De "ingreso suplementario" a trampa financiera
Durante 2024 y 2025, muchas familias utilizaron las tarjetas y préstamos personales para moderar la caída de su poder adquisitivo. Sin embargo, el informe advierte que esa dinámica se ha agotado:
- Repago de deudas: Si el salario real llegara a recuperarse este año, los pesos extra no irán al consumo de bienes, sino a "repagar deudas viejas".
- Freno al crecimiento: Con una base de deudores saturada y tasas de interés aún elevadas, el margen para seguir financiando el consumo mediante deuda es casi nulo.

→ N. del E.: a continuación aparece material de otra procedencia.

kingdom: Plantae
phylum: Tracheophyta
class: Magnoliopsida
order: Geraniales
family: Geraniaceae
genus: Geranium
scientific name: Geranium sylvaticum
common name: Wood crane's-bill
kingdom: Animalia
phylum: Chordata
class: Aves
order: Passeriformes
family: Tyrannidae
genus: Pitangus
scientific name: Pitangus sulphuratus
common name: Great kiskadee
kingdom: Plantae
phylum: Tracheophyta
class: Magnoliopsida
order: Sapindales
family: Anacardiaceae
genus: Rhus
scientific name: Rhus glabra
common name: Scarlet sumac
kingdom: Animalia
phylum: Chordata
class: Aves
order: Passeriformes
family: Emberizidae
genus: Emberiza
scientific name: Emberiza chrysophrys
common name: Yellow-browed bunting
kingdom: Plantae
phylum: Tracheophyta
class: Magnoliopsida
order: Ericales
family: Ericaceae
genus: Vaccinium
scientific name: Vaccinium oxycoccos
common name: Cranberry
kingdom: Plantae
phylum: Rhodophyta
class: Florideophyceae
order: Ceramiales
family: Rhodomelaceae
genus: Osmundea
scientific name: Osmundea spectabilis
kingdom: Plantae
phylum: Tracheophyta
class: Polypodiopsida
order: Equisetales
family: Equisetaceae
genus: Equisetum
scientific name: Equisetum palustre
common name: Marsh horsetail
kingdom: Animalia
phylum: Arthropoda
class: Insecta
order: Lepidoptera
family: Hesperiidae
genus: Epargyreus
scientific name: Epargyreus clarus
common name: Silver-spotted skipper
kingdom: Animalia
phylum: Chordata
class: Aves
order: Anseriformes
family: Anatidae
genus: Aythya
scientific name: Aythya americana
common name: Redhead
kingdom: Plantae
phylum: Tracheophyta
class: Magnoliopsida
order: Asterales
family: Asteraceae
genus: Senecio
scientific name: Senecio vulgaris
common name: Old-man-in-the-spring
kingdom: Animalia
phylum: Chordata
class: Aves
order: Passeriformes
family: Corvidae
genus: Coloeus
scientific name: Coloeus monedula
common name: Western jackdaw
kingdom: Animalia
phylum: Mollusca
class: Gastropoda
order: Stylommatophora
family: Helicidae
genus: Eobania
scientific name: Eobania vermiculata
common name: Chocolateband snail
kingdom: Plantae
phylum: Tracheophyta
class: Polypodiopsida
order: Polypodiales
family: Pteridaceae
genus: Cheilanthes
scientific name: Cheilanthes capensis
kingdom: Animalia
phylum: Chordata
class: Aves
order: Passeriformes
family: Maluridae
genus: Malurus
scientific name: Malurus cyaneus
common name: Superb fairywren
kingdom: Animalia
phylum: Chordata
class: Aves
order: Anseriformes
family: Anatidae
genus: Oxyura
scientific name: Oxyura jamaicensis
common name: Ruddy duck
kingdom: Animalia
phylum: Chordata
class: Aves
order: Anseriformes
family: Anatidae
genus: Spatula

- Impacto social: Hay 20,5 millones de personas con deudas activas, muchas de ellas atrapadas en intereses usurarios de financieras con poca regulación estatal.
Conclusión para 2026
La sostenibilidad del consumo como motor de la actividad económica dependerá exclusivamente de una mejora genuina del salario real y de una baja sostenida en las tasas de interés. Sin estos dos factores, el sobreendeudamiento de los sectores más vulnerables seguirá deprimiendo la demanda interna, afectando directamente al comercio de cercanía y a las economías regionales.